> [Requirement 1]: List every audience group named in the event listing on the CNAIR brownbag discussion.
> [Requirement 2]: Extend the event listing on the CNAIR brownbag discussion, starting after its final sentence.

> [Text segment]:
Northwestern Events Calendar

May
14
2021

CNAIR Virtual Brownbag Discussion with Marlene Brito-Millan

When: Friday, May 14, 2021
12:00 PM - 1:00 PM CT

Audience: Faculty/Staff - Student - Public - Post Docs/Docs - Graduate Students

Contact: Jennifer Michals   (847) 491-4133

Group: Center for Native American and Indigenous Research (CNAIR)

Category: Multicultural & Diversity

Description:

12-1 PM | CST with Marlene Brito-Millan: Coral Reef Societies, Campesino Milpa and Complexity: Interweaving Ecology and Indigenous Lifeways towards Community-Driven Futures

An estimated ~80% of Earth’s remaining biodiversity is located on Indigenous territories with Indigenous socio-environmental relationships being linked to biocultural stability around the world – a pattern that challenges classic notions of inevitable resource overexploitation as posited by the ‘tragedy of the commons’. Moreover, the pervasive idea of an incompatibility between humans and nature, or ‘the human problem’ within the sciences, is rooted in genocidal imperial logics. By interweaving elements from ecology, complexity science, and Indigenous lifeways, I show how coupling of societal and environmental systems within a computational model of a traditional Micronesian societal-reef system, allows for the emergence of stable coexistence between people and a coral-dominated reef ecosystem – a result that challenges the dominant perception of people as solely negative forces in ecosystems and recognizes the significance of community- and relationality-driven lifeways.

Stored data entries
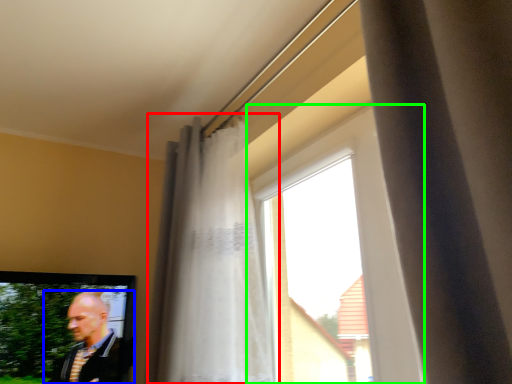
Question: Which object is positioned farthest from curtain (highlighted by a red box)? Select from man (highlighted by a blue box) and window (highlighted by a green box).

Choices:
 (A) man
 (B) window

Answer: (A)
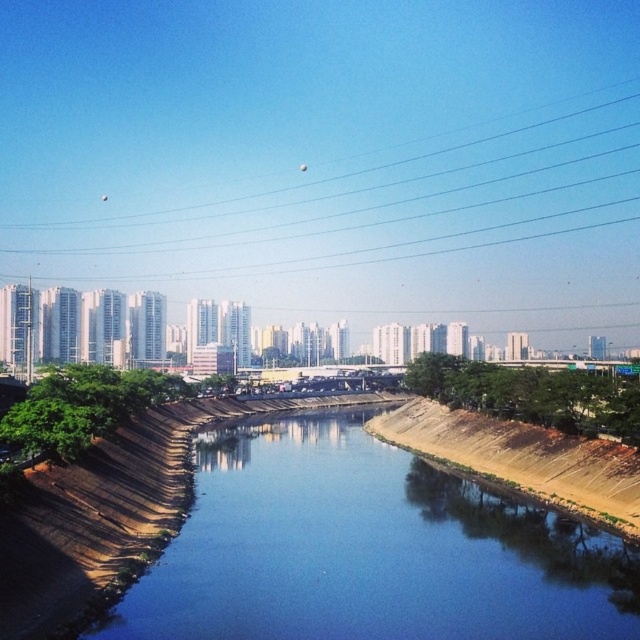
You are a bird flying over the urban landscape. You see the blue smooth water at center and the transparent glass power lines at upper center. Which object is lower in the scene?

> [Written answer 1]: Faculty/Staff, Student, Public, Post Docs/Docs, Graduate Students

> [Written answer 2]:
Marlene Brito-Millán is an ecologist whose research draws on ecology, complex dynamical systems, and Indigenous lifeways to generate a dynamically grounded multi-scale understanding of coupled human-environmental systems using computer modeling, learning sciences, and fieldwork (ecological and participatory action research). Her work spans coastal and terrestrial systems as she investigates the role of traditional management practices on spatio-temporal dynamics of socio-environmental systems, the significance of these modes of being, knowing, and subsisting for human adaptability in the context of climate change, and the dynamical impacts of globalization and development on the nature of human-environmental relationships and coupled systems overall. She obtained her BS in Biology at Northeastern Illinois University, and her MS and PhD at Scripps Institution of Oceanography / UC - San Diego. She is currently a Ford Foundation postdoctoral fellow jointly at Northwestern University (Dept. of Learning Sciences) and at the Universidad Autónoma de Guerrero (Biochemical Sciences) in southwestern México where she is focused on the dynamics of Indigenous campesino socioenvironmental systems. She is a Mexican American woman of Nahua heritage, daughter of once undocumented campesinos from the subtropical Sierra Madre del Sur, wife of a hardworking afro-mexicano and a proud mother of two. She grew up in both the inner city of Chicago in a multi-ethnic working class neighborhood and immersed in the mountainside pueblos of southwestern Mexico. Marlene is also co-founder of a groundbreaking collective of natural and social activist scholars and artists committed to supporting decolonial environmental justice struggles for land/water/life and transformative action – the Center for Interdisciplinary Environmental Justice (CIEJ). She remains committed to not only engaging a rich spectrum of worldviews in her work but also to practicing solidarity science that centers grassroots organizing and resistance to neoliberal, extractivist and consumption-driven colonial logics and supports Indigenous resurgence and the continuation of relationality-driven, subsistence practices that allow for dignified and sustainable lifeways.